• _About this exercise_: Copy out, word for word, the part that opens with the line containing "데이터 처리 시스템이다." and closes with the line containing "- 파일 시스템의 단점을 극복하고자 만들어졌다.", keeping both of those lines.

------------------------------------

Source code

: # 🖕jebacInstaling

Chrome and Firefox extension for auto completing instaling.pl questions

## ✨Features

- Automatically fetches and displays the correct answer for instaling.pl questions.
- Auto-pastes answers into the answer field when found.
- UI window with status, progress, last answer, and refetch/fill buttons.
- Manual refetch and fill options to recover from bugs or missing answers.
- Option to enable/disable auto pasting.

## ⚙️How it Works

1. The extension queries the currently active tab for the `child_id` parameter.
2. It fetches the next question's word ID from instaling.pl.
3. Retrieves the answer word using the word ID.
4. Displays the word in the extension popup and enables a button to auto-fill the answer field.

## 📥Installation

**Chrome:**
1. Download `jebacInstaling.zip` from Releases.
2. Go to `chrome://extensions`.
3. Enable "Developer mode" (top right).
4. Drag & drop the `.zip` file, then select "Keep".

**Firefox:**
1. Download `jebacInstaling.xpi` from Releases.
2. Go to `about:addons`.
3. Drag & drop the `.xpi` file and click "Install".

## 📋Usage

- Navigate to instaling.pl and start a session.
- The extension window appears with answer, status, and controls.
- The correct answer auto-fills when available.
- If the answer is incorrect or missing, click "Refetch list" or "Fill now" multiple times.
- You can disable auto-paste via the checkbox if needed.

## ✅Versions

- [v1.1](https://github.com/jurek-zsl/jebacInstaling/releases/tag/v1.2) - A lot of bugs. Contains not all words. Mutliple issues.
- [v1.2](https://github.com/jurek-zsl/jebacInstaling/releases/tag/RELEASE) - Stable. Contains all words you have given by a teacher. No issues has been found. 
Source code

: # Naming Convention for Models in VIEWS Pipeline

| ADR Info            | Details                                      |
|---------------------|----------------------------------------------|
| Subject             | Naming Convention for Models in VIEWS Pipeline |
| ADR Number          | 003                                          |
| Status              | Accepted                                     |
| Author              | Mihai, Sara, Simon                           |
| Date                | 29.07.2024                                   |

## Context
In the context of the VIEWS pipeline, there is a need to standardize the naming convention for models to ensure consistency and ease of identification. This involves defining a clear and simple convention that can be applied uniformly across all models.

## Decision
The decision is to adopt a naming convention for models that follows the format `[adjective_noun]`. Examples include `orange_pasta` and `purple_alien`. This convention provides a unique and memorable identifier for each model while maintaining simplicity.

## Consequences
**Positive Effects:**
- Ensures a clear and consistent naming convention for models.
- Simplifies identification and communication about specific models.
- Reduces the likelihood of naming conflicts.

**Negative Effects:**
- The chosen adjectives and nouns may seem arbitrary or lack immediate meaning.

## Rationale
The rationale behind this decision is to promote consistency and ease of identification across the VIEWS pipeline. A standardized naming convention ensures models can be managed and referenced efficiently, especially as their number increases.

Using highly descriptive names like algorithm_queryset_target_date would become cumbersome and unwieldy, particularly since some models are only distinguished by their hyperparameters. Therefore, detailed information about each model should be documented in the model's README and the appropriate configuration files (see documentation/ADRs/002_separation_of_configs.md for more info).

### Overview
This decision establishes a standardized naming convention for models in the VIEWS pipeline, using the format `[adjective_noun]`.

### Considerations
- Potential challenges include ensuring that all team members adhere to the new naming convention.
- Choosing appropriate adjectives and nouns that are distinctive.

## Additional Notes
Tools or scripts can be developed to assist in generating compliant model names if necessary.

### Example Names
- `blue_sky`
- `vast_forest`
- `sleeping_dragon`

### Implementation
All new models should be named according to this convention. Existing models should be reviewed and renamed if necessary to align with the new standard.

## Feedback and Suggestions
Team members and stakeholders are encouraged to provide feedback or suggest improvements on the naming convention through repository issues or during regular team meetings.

------------------------------------

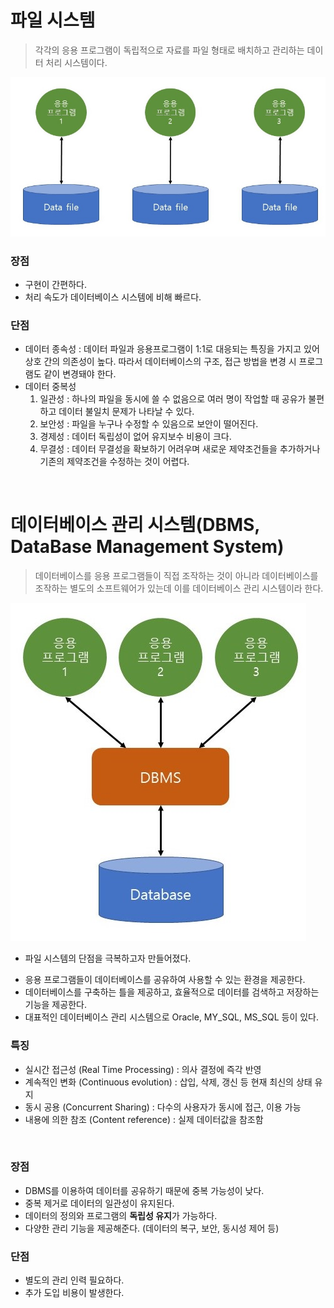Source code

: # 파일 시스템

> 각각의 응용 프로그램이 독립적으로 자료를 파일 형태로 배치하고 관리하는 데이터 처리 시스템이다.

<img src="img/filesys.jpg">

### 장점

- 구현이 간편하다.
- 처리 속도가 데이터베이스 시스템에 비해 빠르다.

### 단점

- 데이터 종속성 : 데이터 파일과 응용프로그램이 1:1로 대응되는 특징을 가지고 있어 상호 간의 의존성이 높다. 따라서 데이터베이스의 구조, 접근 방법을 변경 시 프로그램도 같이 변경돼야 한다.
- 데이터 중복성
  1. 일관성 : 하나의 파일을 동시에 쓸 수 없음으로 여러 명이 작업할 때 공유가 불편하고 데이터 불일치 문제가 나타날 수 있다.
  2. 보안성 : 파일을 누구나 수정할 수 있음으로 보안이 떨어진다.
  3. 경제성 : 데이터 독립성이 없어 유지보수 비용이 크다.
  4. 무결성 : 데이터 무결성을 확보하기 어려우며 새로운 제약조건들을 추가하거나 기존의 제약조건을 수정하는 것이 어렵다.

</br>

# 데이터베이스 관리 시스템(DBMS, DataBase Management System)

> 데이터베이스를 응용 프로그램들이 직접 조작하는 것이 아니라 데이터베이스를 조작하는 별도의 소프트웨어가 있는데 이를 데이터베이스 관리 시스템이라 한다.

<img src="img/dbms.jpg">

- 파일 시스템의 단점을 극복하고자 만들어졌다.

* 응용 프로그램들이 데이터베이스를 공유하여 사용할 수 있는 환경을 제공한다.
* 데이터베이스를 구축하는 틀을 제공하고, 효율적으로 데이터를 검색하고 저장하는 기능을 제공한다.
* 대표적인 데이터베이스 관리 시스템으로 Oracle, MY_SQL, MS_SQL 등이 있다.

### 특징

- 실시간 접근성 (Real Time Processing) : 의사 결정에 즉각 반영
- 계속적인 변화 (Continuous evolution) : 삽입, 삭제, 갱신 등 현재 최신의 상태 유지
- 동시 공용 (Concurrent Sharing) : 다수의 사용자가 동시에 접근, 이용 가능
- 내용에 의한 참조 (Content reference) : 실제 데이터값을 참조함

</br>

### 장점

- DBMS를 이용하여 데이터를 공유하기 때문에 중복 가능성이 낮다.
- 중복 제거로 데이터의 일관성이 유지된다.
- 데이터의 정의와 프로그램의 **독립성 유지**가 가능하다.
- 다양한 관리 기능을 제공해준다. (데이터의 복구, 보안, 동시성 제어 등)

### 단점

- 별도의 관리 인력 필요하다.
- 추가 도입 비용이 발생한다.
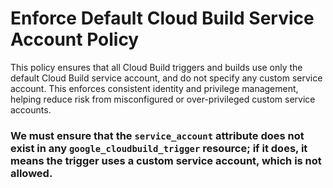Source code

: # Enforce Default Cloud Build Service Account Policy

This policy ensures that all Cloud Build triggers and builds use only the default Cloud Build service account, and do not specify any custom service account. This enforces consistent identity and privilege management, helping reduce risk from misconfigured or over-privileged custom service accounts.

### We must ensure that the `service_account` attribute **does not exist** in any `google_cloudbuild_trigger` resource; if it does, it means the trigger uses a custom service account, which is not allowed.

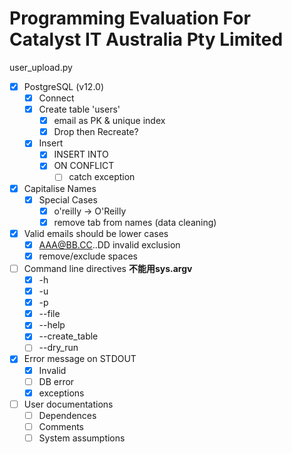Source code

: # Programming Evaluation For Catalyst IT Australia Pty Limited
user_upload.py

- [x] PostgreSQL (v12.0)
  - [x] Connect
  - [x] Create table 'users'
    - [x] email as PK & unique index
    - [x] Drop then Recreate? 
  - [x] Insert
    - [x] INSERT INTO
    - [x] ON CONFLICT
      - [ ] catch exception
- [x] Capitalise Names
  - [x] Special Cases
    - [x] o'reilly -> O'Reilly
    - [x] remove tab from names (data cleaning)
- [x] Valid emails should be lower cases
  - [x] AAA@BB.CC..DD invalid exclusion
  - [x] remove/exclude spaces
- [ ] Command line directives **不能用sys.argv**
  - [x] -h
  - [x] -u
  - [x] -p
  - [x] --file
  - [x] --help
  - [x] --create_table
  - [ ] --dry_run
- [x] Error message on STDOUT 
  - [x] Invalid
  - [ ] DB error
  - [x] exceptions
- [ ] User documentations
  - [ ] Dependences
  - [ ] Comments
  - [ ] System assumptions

------------------------------------

• _Written reply_:
> 각각의 응용 프로그램이 독립적으로 자료를 파일 형태로 배치하고 관리하는 데이터 처리 시스템이다.

<img src="img/filesys.jpg">

### 장점

- 구현이 간편하다.
- 처리 속도가 데이터베이스 시스템에 비해 빠르다.

### 단점

- 데이터 종속성 : 데이터 파일과 응용프로그램이 1:1로 대응되는 특징을 가지고 있어 상호 간의 의존성이 높다. 따라서 데이터베이스의 구조, 접근 방법을 변경 시 프로그램도 같이 변경돼야 한다.
- 데이터 중복성
  1. 일관성 : 하나의 파일을 동시에 쓸 수 없음으로 여러 명이 작업할 때 공유가 불편하고 데이터 불일치 문제가 나타날 수 있다.
  2. 보안성 : 파일을 누구나 수정할 수 있음으로 보안이 떨어진다.
  3. 경제성 : 데이터 독립성이 없어 유지보수 비용이 크다.
  4. 무결성 : 데이터 무결성을 확보하기 어려우며 새로운 제약조건들을 추가하거나 기존의 제약조건을 수정하는 것이 어렵다.

</br>

# 데이터베이스 관리 시스템(DBMS, DataBase Management System)

> 데이터베이스를 응용 프로그램들이 직접 조작하는 것이 아니라 데이터베이스를 조작하는 별도의 소프트웨어가 있는데 이를 데이터베이스 관리 시스템이라 한다.

<img src="img/dbms.jpg">

- 파일 시스템의 단점을 극복하고자 만들어졌다.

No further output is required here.